By mid January, the astounding news about the early effects of the US tax reform count more than 125 corporations announcing plans for substantial bonuses and salary increases to their employees in response to the corporate tax rate cut from 35% to 21%.
In fact, Walmart boosted the minimum wage to $11/hr, and handed out bonuses up to $1,000 for hourly workers. AT&T, Comcast, Wells Fargo are promising substantial bonuses and pay hikes soon. Just these four companies employ a total of more that 500,000 workers, but other large corporations are adding to the good news for their workers, such as Alaska Airlines, American Airlines, Bank of America, BB&T, Disney, FedEx, Fifth Third Bank, Home Depot, Jet Blue, Nationwide, PNC Financial, Sinclair Broadcast, Southwest Airlines, Starbucks, Travelers, U.S. Bancorp, and many other smaller ones.
In addition, some multinational corporations are taking the first steps to relocate their headquarters back in the United States.
Given that these tax cuts will be taken into effect in the 2019 tax declaration, such a positive reaction was not expected so soon.
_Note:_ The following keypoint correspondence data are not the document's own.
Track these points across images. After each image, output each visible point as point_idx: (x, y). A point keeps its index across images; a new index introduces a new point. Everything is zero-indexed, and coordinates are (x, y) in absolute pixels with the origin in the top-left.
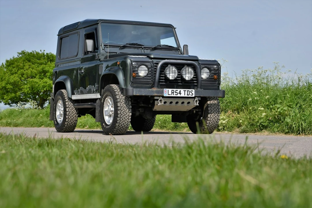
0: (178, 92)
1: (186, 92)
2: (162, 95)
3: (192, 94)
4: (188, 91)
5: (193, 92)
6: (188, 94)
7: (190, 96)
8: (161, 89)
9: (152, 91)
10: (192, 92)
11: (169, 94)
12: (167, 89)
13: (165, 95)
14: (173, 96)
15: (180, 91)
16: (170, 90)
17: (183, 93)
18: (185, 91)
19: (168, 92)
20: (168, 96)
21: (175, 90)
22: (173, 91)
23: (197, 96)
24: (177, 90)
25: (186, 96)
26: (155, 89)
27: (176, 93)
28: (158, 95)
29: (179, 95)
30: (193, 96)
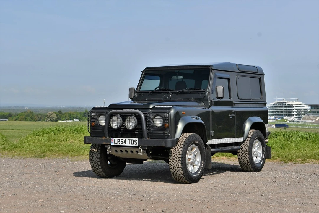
0: (123, 141)
1: (131, 141)
2: (109, 144)
3: (136, 143)
4: (132, 140)
5: (137, 141)
6: (133, 143)
7: (134, 145)
8: (109, 138)
9: (102, 140)
10: (135, 141)
11: (115, 143)
12: (114, 138)
13: (112, 144)
14: (118, 144)
15: (125, 140)
16: (116, 139)
17: (128, 142)
18: (129, 140)
19: (115, 141)
20: (114, 144)
21: (120, 139)
22: (119, 140)
23: (141, 145)
24: (123, 140)
25: (131, 145)
26: (104, 138)
27: (121, 142)
28: (106, 144)
29: (124, 144)
30: (137, 145)
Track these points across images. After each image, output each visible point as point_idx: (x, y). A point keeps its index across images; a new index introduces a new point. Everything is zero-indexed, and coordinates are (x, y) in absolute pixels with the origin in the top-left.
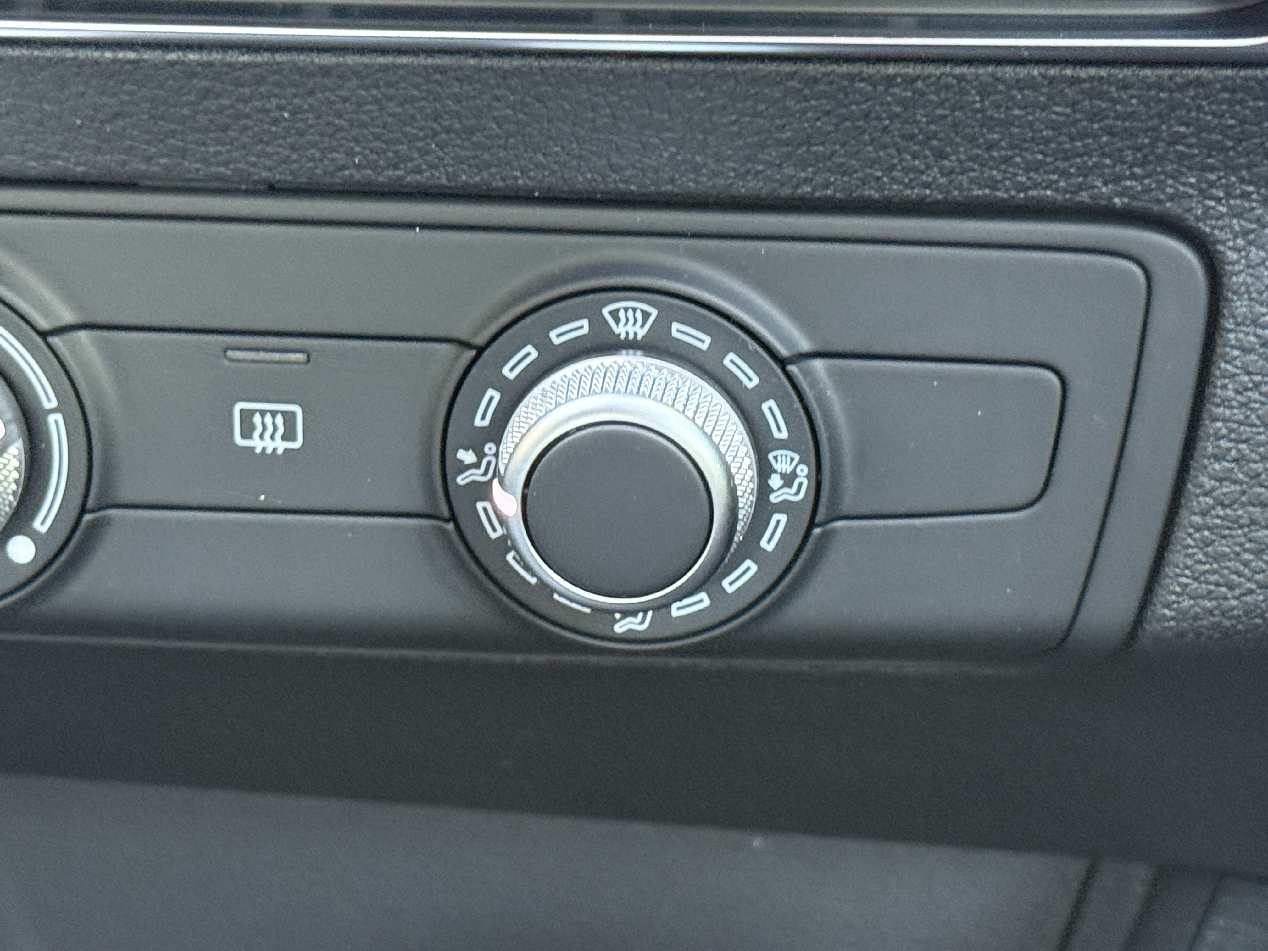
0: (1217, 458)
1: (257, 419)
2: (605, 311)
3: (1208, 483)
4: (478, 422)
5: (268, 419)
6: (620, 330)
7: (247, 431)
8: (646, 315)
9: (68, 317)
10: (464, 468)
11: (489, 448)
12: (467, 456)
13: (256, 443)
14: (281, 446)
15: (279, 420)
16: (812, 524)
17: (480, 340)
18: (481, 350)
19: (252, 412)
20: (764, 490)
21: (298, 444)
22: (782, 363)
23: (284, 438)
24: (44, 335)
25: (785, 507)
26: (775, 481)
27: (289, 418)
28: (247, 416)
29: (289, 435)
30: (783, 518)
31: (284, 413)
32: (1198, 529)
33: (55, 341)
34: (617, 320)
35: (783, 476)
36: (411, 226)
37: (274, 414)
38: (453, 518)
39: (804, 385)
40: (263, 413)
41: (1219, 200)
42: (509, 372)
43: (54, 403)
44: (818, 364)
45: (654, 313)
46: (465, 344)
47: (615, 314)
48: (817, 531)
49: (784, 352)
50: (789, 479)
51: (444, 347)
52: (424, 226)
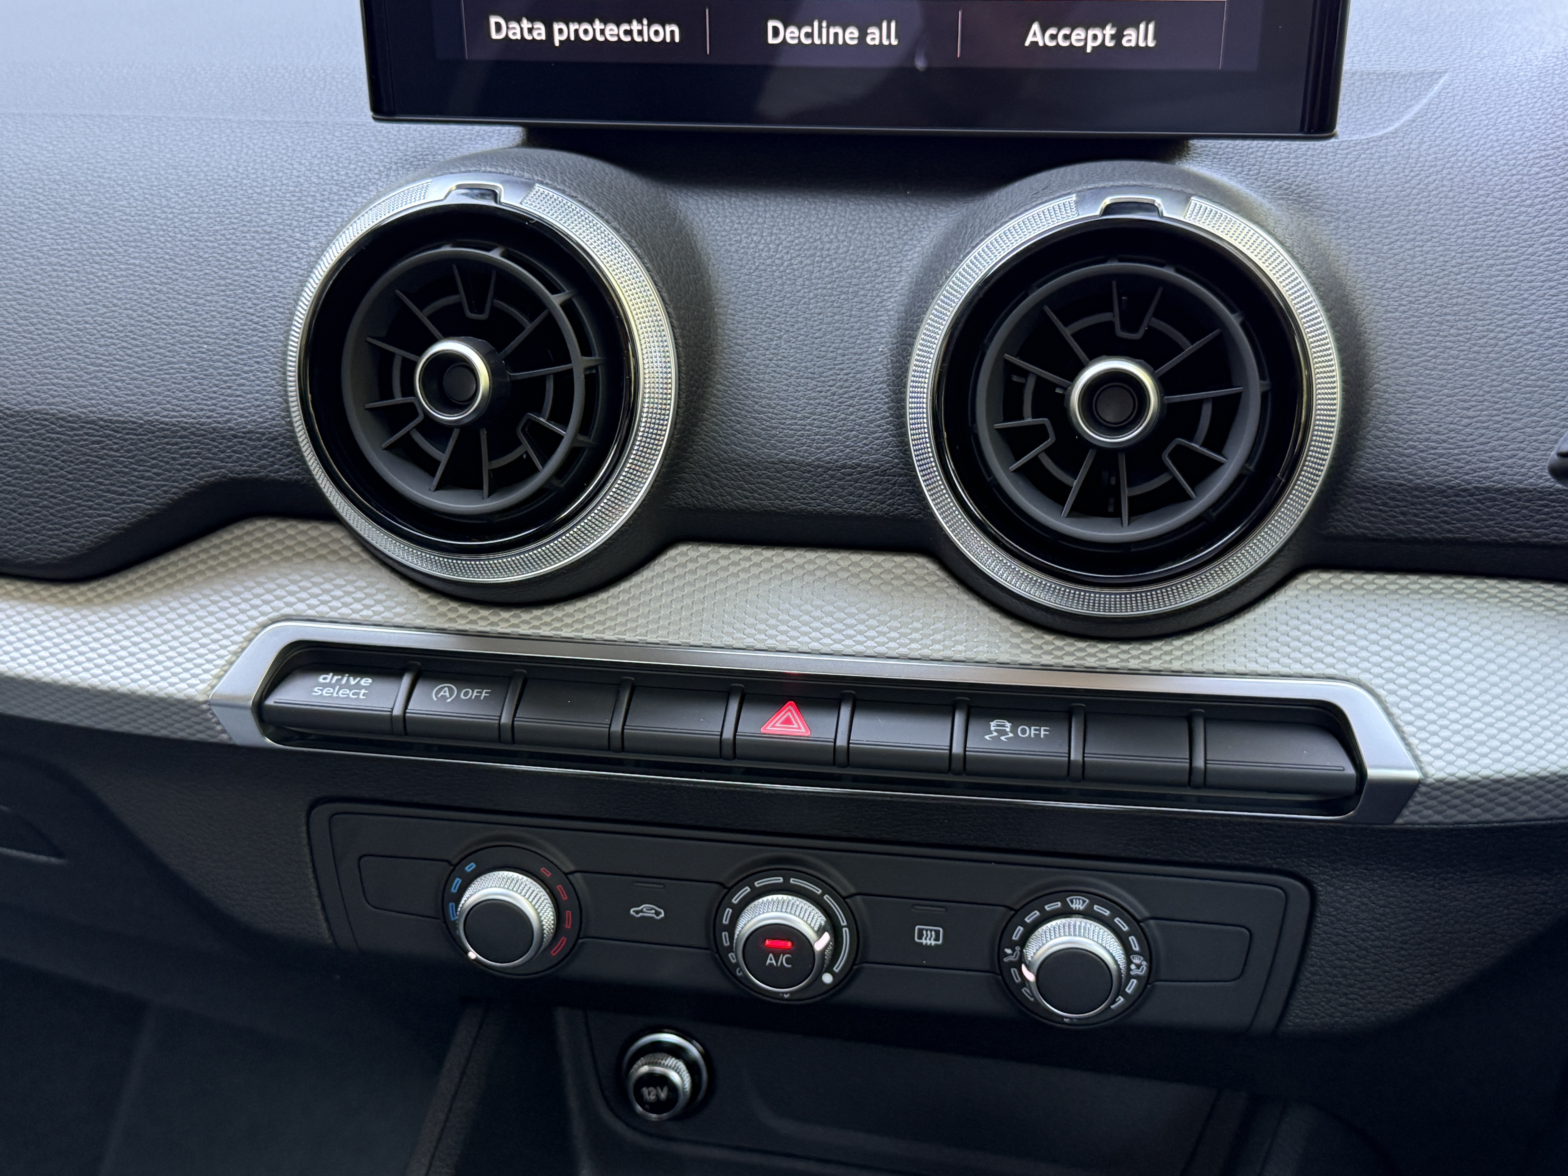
0: (1312, 966)
1: (924, 932)
2: (1068, 899)
3: (1309, 975)
4: (1014, 938)
5: (929, 933)
6: (1073, 906)
7: (920, 937)
8: (1084, 902)
9: (852, 890)
10: (1007, 955)
11: (1018, 948)
12: (1008, 951)
13: (924, 941)
14: (933, 943)
15: (933, 933)
16: (1147, 983)
17: (1017, 907)
18: (1017, 911)
19: (923, 929)
20: (1129, 969)
21: (940, 942)
22: (1138, 922)
23: (935, 940)
24: (844, 898)
25: (1136, 977)
26: (1133, 967)
27: (937, 933)
28: (921, 931)
29: (937, 939)
30: (1135, 981)
31: (935, 931)
32: (1304, 992)
33: (848, 900)
34: (1072, 903)
35: (1136, 965)
36: (991, 862)
37: (931, 931)
38: (1001, 974)
39: (1147, 930)
40: (927, 930)
41: (1315, 868)
42: (1028, 920)
43: (845, 923)
44: (1152, 922)
45: (1087, 901)
46: (1011, 909)
47: (1072, 902)
48: (1149, 986)
49: (1138, 917)
50: (1138, 966)
51: (1002, 908)
52: (996, 862)
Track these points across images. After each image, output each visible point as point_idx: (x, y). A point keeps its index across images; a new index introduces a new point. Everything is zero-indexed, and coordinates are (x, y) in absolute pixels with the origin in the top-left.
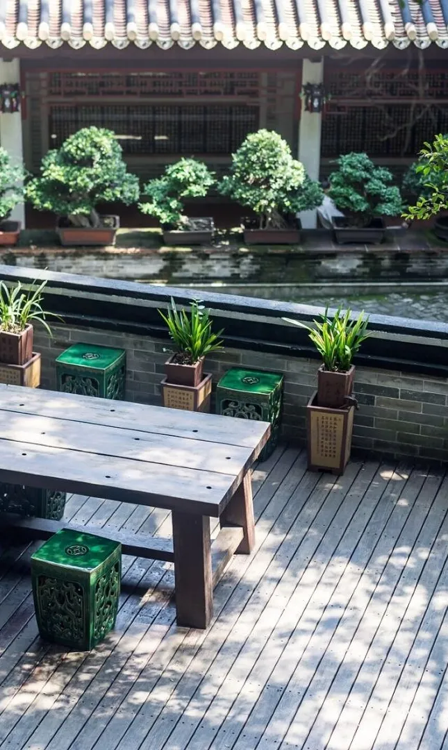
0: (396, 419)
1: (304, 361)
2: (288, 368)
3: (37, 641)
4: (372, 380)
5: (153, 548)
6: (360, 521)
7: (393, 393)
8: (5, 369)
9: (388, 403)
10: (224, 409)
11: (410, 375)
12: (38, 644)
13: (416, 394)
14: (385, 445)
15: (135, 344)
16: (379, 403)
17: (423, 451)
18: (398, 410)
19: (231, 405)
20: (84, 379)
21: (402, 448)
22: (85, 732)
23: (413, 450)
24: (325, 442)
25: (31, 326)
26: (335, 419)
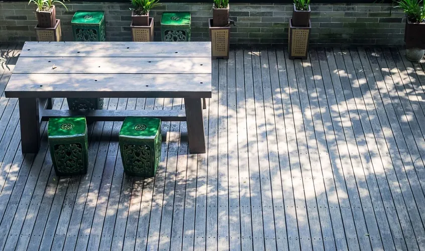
0: (248, 26)
1: (199, 4)
2: (191, 9)
3: (125, 177)
4: (235, 9)
5: (165, 116)
6: (249, 82)
7: (246, 14)
8: (46, 31)
9: (244, 20)
10: (165, 35)
11: (255, 4)
12: (126, 178)
13: (258, 13)
14: (243, 40)
15: (109, 7)
16: (239, 20)
17: (262, 41)
18: (249, 22)
19: (169, 33)
20: (89, 30)
21: (251, 40)
22: (175, 222)
23: (257, 41)
24: (219, 44)
25: (54, 6)
26: (224, 32)
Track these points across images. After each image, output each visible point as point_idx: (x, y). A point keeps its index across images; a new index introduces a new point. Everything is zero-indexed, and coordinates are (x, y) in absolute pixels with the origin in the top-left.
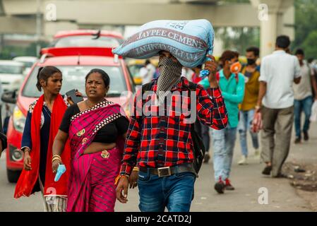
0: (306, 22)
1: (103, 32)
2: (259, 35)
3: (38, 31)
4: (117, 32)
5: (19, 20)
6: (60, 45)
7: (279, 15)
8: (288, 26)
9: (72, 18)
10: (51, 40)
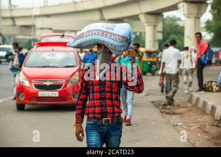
0: (168, 30)
1: (65, 34)
2: (145, 37)
3: (32, 34)
4: (73, 34)
5: (23, 28)
6: (43, 41)
7: (155, 26)
8: (159, 32)
9: (50, 27)
10: (39, 38)
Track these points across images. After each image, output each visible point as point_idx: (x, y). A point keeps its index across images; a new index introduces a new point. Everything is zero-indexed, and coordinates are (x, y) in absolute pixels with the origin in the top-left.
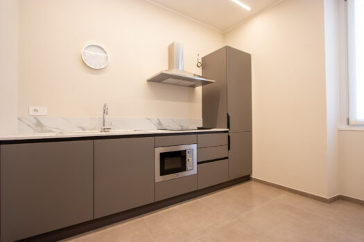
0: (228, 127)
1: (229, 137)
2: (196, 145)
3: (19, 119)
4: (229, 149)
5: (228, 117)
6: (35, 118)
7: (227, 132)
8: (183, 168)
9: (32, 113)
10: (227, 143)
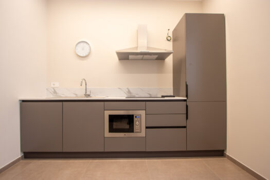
0: (187, 96)
1: (187, 106)
2: (144, 111)
3: (47, 89)
4: (187, 118)
5: (187, 86)
6: (53, 89)
7: (185, 100)
8: (131, 130)
9: (52, 86)
10: (185, 112)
This is a clear sign of economic optimism, fueled by such a low unemployment rate that it can be considered indeed as "full employment", a situation that requires more competitive salaries to be able to employ qualified employees from a shrinking labor market.
This tax reform bill already approved in the US Congress, is a major update of the corporate tax code, not only by lowering the highest corporate rate of the industrial world from 35% to a more competitive 21%, but following the norm in most other countries by adopting the “territorial” system of taxing foreign subsidiary profits, thus ending the tax penalty on repatriation of foreign profits. It also benefits lower income taxpayers doubling the child tax credit to $2,000 per child, and doubling as well the standard deduction to $12,000 for single filers, $18,000 for heads of household, and $24,000 for joint filers in 2018.
Other important measures are: Retains the charitable contribution deduction, and limits the mortgage interest deduction to the first $750,000 in principal value.– Limits the state and local tax deduction to a combined $10,000 for income, sales, and property taxes. Taxes paid or accrued in carrying on a trade or business are not limited.– Limits or eliminates a number of other deductions.– Effectively repeals the individual mandate penalty, by lowering the penalty amount to $0, effective January 1, 2019. Raises the exemption on the alternative minimum tax from $86,200 to $109,400 for married filers, and increases the phaseout threshold to $1 million.
According to the Tax Foundation’s Taxes and Growth Model, the plan would significantly lower marginal tax rates and the cost of capital, which would lead to a 1.7% increase in GDP, 1.5% higher wages (already happening), and an additional 339,000 full-time equivalent jobs.
The Tax Cuts and Jobs Act is a pro-growth tax plan, which would spur an additional US$1 trillion in federal revenues from economic growth, with approximately US$600 billion coming from the bill’s permanent provisions and approximately US$400 billion from the bill’s temporary provisions over the budget window. These new revenues would reduce the cost of the plan substantially. Depending on the baseline used to score the plan, current policy or current law, the new revenues could bring the plan closer to revenue neutral.
Even the liberal Harvard Business Report is quite optimistic:
"... the reduction in tax liabilities is only part of the benefit that most households will enjoy. The lower corporate tax will induce American corporations to invest in the United States instead of shifting capital abroad and will induce foreign companies to invest in the United States. The new rule on the taxation of the profits of foreign subsidiaries of U.S. firms will induce companies to bring back those profits as well as some of the $2.6 trillion in profits that are now trapped abroad. The increased corporate capital will raise productivity and real wages. If the combined sources of increased capital raise GDP at the end of ten years by $500 billion – equivalent to an extra annual growth of less than 0.2% — the average increase in annual income per household would be $3,500. So even a very moderate rise in the growth of GDP would raise average incomes substantially."
It seems that US economy faces a rosy future up to and including the next decade.